Wikileaks – Algérie : Le clan Bouteflika et les généraux trempent dans la corruption

L’Algérie, quatrième producteur de pétrole en Afrique, est l’un des riches pays pétroliers avec des recettes annuelles qui avoisinent les 70 milliards de dollars, mais ce pays souffre de sa mauvaise gouvernance. Le brut algérien «Sahara Blend », très apprécié par les raffineurs pour sa faible teneur en souffre, est l’un des plus chers au monde. Il vaut aujourd’hui plus de 124 dollars le baril. L’Algérie produit actuellement 1,27 million barils/jour et la Sonatrach qui détient le monopole des hydrocarbures, est également le 3e exportateur mondial de gaz naturel. Mais en dépit de cette importante manne pétrolière et gazière, des contestations sociales sporadiques agitent régulièrement les quatre coins du pays. Le taux de chômage dépasse les 10% de la population active, soit 1.076.000 personnes sans emploi. Le sempiternel problème du logement et de nombreuses autres failles dans le social, empoisonnent la vie des couches défavorisées et des classes moyennes. Ces contradictions ne passent pas inaperçues aux yeux des diplomates accrédités dans ce pays.
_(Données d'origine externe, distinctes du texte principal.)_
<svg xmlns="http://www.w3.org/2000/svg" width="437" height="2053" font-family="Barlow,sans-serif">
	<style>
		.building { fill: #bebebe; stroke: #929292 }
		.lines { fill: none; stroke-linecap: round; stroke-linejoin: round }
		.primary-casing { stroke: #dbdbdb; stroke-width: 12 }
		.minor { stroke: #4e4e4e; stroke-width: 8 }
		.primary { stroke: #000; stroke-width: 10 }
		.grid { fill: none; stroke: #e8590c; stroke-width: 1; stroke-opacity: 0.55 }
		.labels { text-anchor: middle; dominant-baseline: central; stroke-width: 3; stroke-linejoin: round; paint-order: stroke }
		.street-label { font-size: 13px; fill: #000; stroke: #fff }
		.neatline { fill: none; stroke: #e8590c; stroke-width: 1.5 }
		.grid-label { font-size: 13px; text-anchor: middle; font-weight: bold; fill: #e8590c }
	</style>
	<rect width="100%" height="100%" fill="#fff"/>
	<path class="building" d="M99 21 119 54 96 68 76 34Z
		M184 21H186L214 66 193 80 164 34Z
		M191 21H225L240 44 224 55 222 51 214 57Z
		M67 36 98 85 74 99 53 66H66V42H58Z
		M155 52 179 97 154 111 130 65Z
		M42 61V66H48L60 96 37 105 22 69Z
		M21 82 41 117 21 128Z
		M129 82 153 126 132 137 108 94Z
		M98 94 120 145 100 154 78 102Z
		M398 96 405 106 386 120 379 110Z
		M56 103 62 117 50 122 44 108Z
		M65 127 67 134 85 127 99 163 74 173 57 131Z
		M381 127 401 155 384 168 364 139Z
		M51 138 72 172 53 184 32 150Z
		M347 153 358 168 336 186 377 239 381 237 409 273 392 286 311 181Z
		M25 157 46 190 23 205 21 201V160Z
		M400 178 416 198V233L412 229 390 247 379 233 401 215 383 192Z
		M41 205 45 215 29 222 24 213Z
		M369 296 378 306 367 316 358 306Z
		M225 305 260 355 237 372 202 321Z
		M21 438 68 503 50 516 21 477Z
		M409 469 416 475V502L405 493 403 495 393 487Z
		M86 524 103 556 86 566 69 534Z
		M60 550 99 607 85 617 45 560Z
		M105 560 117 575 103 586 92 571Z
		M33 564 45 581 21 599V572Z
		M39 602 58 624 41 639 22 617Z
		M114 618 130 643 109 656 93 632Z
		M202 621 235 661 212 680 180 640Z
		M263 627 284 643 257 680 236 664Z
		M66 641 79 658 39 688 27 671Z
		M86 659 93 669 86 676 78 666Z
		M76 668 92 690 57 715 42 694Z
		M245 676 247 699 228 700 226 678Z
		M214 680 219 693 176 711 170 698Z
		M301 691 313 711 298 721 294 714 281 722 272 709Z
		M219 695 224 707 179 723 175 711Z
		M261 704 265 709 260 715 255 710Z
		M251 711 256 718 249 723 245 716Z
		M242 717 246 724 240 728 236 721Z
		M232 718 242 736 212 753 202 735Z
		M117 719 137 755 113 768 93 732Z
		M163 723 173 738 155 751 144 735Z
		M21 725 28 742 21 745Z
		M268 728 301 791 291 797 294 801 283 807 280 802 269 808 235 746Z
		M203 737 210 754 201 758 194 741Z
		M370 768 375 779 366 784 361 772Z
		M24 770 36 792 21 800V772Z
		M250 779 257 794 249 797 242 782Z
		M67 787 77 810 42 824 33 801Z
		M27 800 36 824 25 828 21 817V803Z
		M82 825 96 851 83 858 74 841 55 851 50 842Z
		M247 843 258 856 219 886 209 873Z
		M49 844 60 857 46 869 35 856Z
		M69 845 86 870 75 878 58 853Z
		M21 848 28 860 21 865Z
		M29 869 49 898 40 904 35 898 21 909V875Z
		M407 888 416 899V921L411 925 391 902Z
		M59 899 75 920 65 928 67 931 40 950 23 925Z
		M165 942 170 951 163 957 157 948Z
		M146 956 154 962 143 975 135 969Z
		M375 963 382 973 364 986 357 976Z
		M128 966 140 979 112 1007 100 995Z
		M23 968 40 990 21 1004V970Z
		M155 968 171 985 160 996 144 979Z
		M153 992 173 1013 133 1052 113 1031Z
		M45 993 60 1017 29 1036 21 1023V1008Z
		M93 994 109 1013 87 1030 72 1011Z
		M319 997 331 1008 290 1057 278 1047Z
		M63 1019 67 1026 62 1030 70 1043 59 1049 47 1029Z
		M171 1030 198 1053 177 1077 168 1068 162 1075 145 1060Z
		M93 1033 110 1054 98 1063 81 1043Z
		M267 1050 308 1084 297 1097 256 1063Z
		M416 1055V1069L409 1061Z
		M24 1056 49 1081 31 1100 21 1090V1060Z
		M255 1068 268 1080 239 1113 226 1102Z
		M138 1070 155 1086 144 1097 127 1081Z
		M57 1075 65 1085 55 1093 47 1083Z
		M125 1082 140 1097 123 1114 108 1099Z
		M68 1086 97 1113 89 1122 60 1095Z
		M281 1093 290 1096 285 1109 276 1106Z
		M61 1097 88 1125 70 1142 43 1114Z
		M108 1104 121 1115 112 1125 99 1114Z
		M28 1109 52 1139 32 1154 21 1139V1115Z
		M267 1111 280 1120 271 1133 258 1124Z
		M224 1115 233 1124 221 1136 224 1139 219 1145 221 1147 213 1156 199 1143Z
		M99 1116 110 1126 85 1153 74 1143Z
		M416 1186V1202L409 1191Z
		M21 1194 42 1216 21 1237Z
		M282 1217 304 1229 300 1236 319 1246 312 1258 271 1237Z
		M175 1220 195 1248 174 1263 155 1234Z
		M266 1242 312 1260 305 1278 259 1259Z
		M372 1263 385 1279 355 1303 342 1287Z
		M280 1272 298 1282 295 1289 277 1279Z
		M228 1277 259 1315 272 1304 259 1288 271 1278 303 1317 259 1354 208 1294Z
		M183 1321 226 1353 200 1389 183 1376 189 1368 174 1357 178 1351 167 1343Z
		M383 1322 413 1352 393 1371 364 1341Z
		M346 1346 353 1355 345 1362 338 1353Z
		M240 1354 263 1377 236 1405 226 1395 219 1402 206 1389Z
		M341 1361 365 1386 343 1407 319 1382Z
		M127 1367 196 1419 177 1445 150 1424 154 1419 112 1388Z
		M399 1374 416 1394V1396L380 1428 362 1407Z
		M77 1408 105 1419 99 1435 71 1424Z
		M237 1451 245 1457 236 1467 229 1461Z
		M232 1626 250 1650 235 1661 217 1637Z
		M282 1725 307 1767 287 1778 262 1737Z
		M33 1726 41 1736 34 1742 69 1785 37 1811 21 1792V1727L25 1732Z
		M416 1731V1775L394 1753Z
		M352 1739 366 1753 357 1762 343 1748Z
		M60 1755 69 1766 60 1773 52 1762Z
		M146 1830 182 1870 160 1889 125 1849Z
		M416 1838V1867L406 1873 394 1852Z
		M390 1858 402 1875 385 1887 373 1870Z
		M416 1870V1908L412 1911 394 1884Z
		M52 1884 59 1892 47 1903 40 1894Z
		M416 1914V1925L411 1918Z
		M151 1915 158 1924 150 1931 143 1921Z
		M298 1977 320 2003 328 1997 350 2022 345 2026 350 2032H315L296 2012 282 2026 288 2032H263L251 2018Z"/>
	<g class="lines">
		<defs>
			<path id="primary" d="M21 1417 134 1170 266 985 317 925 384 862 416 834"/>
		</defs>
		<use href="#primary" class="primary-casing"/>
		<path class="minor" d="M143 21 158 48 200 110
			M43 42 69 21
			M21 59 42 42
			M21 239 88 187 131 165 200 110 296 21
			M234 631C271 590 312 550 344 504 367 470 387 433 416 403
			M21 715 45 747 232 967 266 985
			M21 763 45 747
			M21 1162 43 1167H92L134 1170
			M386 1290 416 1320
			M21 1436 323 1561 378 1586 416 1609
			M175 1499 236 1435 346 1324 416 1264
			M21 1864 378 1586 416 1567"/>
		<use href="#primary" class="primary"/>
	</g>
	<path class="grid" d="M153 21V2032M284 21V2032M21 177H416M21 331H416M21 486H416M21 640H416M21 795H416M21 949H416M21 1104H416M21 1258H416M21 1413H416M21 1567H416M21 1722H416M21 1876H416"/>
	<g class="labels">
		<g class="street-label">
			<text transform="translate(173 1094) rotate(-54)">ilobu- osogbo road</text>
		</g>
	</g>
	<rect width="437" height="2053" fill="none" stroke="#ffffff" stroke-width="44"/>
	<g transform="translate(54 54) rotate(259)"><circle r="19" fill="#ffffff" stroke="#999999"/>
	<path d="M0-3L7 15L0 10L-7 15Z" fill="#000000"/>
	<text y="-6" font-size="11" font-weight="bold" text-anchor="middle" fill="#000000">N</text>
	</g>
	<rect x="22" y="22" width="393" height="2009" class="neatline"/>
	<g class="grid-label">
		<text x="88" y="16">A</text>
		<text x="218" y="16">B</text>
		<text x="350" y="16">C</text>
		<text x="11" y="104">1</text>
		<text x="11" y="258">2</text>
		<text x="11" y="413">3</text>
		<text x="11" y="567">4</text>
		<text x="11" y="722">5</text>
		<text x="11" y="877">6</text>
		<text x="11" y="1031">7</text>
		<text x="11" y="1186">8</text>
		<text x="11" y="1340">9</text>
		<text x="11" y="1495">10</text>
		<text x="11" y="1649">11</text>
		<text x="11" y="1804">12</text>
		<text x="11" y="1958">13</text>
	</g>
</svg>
D’anciens diplomates occidentaux à Alger dressent un tableau peu reluisant d’un régime totalement corrompu et qui gère de main de fer le pays. Ils parlent dans des câbles diffusés par le site Wikileaks et repris par le journal espagnol El Pais, d’un pouvoir «très affaibli et plombé par des niveaux très élevés de corruption». Dans ses correspondances, un ancien ambassadeur français à Alger, prédit que «l’Algérie vivra dans plus d’instabilité durant les prochaines années ». Il pense qu’en l’état actuel des choses, « il n’y a pas une réelle alternative à Bouteflika qui a modifié la constitution pour pouvoir régner plus longtemps ». Néanmoins, le Raïs, affaibli par un cancer gastrique à un stade avancé, n’a que peu de chances pour vaincre sa maladie et aller jusqu’au bout de ses ambitions politiques. Ce n’est qu’avec l’aide et la bénédiction des patrons des services de sécurité et des généraux Algériens que Bouteflika a pu s’offrir un troisième mandat présidentiel en 2009. En Algérie, souligne l’ancien diplomate français, la corruption a atteint « un niveau très élevé incluant les frères Bouteflika et compromettant le développement économique » en dépit des fortes recettes pétrolières. Les câbles confidentiels parlent aussi d’un « partage de la rente des entreprises pétrolières algériennes sous la houlette de la Sonatrach, entre les barons militaires et l’entourage Bouteflika ». De son côté, l’ancien ambassadeur américain à Alger, Robert Ford décrit un régime algérien « très affaibli, sans vision de l’avenir et plombé par des niveaux très étendus de corruption ». Il aurait même assimilé le clan Bouteflika au « Gang de Tikrit » par analogie au clan de Saddam Hussein qui conduisait de main de fer le pouvoir en Irak. Pour Robert Ford, un certain nombre d’officiels militaires et civils sont issus de la même région que Bouteflika, Tlemcen. La loyauté de ce « gang » permet le maintien d’une certaine stabilité comme c’était le cas avec Saddam en Iraq, qui était ainsi que ses hommes de confiance, originaires de Tikrit. Dans le chapitre consacré à la corruption, le diplomate américain cite pour exemple le cas du commandant en chef de l’armée algérienne, le général Ahmad Gaid Salah, qu’il qualifie du plus corrompu d’entre tous. Pour ces diplomates, même si les prix du pétrole ont flambé ces dernières années, ils n’ont pas ou peu profité au peuple algérien. Seule une minorité de l’élite gouvernante a su en tirer profit en se remplissant les poches sans compter.